Welcome to iLeads Insurance Market Minute, where we bring you the latest, most relevant news regarding the insurance market. Last week you were reading Commercial Insurance Rate Hikes Near Double Digits In Q2: Willis. This week we’re bringing you:
This time the insurance industry lost after reading the small print*
When can one say a notifiable disease has occurred within a “vicinity” if the whole country is in lockdown? For fans of dense legal disputes, the high court’s judgment in the big Covid-19 business interruption insurance case offered hours of rhetorical fun. For non-fans, here’s a summary: the insurance industry quibbled over the small print in policies and thus reinforced every damning caricature of its way of working.
Not in every case, to be clear. As might be expected when the court was considering 21 sample wordings in policies, there were differences and nuances; individual firms even won on a few examples. But, taken as a whole, the industry looks grubby.
Victory for the Financial Conduct Authority, which brought the test case to provide legal clarity, may have been partial but it was also significant. Barring a successful appeal by the insurers, thousands of small businesses with “non-damage” clauses covering instances of business interruption should now get some money.

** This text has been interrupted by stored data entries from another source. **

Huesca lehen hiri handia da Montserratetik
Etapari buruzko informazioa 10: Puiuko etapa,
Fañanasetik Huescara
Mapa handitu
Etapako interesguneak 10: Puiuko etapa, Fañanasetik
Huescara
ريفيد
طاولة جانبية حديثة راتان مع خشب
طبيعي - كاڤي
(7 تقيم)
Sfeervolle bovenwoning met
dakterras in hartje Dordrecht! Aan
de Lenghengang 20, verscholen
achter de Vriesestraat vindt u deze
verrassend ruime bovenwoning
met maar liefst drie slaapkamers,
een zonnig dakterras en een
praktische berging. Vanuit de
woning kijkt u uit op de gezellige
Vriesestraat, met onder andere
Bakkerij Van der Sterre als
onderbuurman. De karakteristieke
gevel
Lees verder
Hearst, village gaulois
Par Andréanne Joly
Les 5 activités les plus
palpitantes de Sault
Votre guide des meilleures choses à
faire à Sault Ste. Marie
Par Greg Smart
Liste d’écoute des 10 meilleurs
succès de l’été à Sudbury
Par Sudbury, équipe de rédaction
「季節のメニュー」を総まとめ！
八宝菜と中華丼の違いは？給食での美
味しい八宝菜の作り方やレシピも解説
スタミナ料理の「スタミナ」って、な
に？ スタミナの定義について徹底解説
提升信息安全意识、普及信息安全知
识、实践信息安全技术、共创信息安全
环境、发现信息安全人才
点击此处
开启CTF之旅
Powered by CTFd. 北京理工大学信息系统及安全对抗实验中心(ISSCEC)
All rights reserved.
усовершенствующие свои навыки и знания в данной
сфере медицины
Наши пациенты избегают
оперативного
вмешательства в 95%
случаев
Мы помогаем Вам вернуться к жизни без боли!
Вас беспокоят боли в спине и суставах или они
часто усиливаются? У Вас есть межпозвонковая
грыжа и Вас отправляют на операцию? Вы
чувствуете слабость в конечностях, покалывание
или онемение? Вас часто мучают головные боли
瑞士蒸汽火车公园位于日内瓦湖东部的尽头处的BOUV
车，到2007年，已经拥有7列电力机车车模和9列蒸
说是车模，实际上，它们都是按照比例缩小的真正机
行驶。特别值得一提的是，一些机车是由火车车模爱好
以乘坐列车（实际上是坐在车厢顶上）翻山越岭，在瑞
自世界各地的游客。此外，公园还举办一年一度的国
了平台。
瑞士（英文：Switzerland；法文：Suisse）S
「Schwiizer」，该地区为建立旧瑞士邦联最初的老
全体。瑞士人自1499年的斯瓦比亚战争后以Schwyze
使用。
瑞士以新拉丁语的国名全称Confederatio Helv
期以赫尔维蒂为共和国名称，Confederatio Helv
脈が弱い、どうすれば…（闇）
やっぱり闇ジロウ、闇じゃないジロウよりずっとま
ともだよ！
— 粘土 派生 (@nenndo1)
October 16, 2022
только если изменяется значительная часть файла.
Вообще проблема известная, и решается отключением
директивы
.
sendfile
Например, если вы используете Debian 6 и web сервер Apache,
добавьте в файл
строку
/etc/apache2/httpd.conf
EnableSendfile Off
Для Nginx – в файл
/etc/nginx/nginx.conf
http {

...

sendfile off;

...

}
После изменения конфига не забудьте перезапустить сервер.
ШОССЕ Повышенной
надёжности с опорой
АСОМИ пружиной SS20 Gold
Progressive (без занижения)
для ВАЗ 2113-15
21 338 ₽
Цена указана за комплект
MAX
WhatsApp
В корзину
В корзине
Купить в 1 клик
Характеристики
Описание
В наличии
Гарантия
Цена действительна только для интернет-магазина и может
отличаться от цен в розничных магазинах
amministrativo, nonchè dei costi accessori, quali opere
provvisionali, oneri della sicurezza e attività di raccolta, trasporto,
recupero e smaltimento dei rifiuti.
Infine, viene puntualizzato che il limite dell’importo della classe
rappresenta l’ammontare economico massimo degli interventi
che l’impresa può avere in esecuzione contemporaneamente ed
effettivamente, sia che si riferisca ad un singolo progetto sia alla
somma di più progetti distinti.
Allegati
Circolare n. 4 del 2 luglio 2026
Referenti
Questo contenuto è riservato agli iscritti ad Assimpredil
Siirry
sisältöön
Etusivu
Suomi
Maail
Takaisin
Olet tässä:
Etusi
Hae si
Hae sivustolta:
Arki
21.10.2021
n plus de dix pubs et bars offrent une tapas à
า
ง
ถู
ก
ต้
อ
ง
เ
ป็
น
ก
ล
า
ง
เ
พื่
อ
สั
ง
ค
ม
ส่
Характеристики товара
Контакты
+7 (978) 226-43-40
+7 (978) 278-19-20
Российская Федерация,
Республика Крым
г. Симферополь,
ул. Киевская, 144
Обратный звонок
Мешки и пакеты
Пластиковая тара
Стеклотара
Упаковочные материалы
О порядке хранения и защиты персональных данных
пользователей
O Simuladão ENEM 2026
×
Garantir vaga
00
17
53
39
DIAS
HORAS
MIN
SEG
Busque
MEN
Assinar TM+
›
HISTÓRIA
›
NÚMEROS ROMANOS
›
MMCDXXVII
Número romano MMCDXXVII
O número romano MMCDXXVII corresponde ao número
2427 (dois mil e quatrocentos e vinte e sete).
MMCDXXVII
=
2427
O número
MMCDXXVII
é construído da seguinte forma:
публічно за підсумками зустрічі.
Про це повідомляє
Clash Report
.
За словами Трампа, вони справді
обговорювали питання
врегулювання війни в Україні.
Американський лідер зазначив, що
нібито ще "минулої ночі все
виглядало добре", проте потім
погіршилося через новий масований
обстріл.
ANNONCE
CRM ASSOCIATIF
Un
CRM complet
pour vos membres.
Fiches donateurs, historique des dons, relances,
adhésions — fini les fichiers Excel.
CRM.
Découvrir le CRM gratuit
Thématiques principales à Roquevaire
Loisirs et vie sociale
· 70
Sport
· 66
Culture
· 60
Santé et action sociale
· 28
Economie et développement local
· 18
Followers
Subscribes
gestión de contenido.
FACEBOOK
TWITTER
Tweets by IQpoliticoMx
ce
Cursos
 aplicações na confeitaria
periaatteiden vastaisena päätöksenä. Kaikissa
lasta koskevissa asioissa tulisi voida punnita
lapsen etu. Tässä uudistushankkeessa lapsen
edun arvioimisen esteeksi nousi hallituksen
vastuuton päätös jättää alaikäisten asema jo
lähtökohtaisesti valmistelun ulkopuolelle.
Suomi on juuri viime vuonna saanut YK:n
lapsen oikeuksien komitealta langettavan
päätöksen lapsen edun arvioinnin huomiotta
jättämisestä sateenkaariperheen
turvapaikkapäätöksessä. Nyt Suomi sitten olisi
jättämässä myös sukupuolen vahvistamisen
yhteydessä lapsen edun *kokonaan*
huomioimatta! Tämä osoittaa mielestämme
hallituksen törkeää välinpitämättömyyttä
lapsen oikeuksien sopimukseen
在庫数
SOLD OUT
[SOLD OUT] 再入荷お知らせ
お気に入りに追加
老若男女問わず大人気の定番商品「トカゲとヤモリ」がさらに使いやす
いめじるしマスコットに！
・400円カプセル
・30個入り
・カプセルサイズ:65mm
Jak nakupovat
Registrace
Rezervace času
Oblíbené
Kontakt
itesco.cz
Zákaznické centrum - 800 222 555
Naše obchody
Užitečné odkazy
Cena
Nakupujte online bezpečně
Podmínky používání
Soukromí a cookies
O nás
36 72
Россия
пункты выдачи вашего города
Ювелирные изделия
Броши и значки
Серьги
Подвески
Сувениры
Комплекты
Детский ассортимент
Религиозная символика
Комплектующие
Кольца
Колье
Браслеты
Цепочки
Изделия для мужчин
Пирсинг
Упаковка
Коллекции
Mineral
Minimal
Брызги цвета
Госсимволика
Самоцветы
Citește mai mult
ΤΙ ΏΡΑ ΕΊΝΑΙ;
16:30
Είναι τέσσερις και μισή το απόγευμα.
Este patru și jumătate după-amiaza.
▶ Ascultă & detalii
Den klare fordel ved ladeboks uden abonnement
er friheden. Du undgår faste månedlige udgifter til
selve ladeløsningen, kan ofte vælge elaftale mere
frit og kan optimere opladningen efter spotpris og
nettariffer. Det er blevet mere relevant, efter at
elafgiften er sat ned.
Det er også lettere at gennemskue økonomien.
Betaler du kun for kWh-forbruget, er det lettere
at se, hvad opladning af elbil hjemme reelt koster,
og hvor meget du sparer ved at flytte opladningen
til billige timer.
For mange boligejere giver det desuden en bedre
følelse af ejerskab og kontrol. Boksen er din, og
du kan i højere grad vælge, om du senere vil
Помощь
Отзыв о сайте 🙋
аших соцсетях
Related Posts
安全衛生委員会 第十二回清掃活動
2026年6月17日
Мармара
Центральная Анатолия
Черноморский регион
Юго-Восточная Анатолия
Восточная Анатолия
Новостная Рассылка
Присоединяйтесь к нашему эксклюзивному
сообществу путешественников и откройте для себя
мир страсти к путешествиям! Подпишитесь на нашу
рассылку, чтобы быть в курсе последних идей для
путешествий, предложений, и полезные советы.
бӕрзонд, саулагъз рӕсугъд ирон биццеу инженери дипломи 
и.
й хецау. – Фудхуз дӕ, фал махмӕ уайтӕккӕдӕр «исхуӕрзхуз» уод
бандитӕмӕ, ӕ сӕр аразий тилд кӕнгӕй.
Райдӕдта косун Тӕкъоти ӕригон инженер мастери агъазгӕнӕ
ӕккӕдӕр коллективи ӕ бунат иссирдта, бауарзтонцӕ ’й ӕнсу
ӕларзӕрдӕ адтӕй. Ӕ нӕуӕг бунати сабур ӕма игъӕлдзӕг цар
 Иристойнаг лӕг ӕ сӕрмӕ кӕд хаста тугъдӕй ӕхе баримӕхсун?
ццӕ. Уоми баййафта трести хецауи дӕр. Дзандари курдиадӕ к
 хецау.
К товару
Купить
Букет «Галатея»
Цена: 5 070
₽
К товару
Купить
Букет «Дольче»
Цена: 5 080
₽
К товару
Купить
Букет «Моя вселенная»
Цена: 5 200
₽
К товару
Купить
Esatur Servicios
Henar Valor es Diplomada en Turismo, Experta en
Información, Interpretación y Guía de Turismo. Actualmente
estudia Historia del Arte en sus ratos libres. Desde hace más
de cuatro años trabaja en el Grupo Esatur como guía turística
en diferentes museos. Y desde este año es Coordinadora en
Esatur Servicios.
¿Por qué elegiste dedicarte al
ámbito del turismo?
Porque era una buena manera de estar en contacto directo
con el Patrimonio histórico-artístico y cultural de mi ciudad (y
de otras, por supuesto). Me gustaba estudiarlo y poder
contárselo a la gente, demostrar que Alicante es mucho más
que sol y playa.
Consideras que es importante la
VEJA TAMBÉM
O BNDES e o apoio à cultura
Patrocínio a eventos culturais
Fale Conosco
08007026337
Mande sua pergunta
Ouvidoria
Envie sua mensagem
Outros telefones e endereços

Travelers wins another COVID-19 coverage ruling*
Another federal court in California on Monday ruled that an insurer does not have to cover business interruption losses for a policyholder that closed its operations due to government-ordered COVID-19 lockdowns.
A Travelers Cos. Inc. unit is not obligated to pay a lost income claim submitted by Mudpie Inc., a San Francisco children’s clothing and toy store, because the store did not suffer a physical loss under the terms of the policy, the court ruled.
In Mudpie Inc. v. Travelers Casualty Insurance Co. of America, which was heard in U.S. District Court for the Northern District of California, the store said it had lost income after it was forced to close earlier this year to help limit the spread of COVID-19.
New Jersey latest COVID-19 comp presumption state*
Gov. Phil Murphy, D-New Jersey, on Monday signed into law a bill that provides workers compensation benefits for essential workers who acquire COVID-19.
Lawmakers in July passed S.B. 2380, which creates the rebuttable presumption that COVID-19 is an occupational disease during a declared state of emergency for certain workers.
According to the law, essential employees are classified as those whose job duties are considered essential during an emergency response and recovery operation; public or private sector employees whose job duties are essential to the public’s health, safety, and welfare; emergency responders and workers at health care facilities and those performing jobs that support a health care facility, such as laundry, research, and hospital food service.
Munich Re halts sale of pandemic business coverage*
German reinsurer Munich Re has halted the sale of coverage to protect against business losses in future pandemics, the Bloomberg has reported.
The decision is reported to have been made after the firm took a €1.5 bn ($1.8 bn) hit due to Covid-19 in the first half of this year.
Munich Re reinsurance head Torsten Jeworrek told the news agency: “We are currently examining whether we will offer new contracts that include pandemic protection in property and casualty insurance in the future.
“For the moment it has been suspended, for example with respect to event cancellations.”
According to the report, a major portion of these losses were brought by the cancellation of events in the wake of the pandemic this year.
In March, Munich Re issued a profit warning and stopped a share-buyback program due to a spike in Covid-19 claims. The company did not issue the new profit guidance for this year.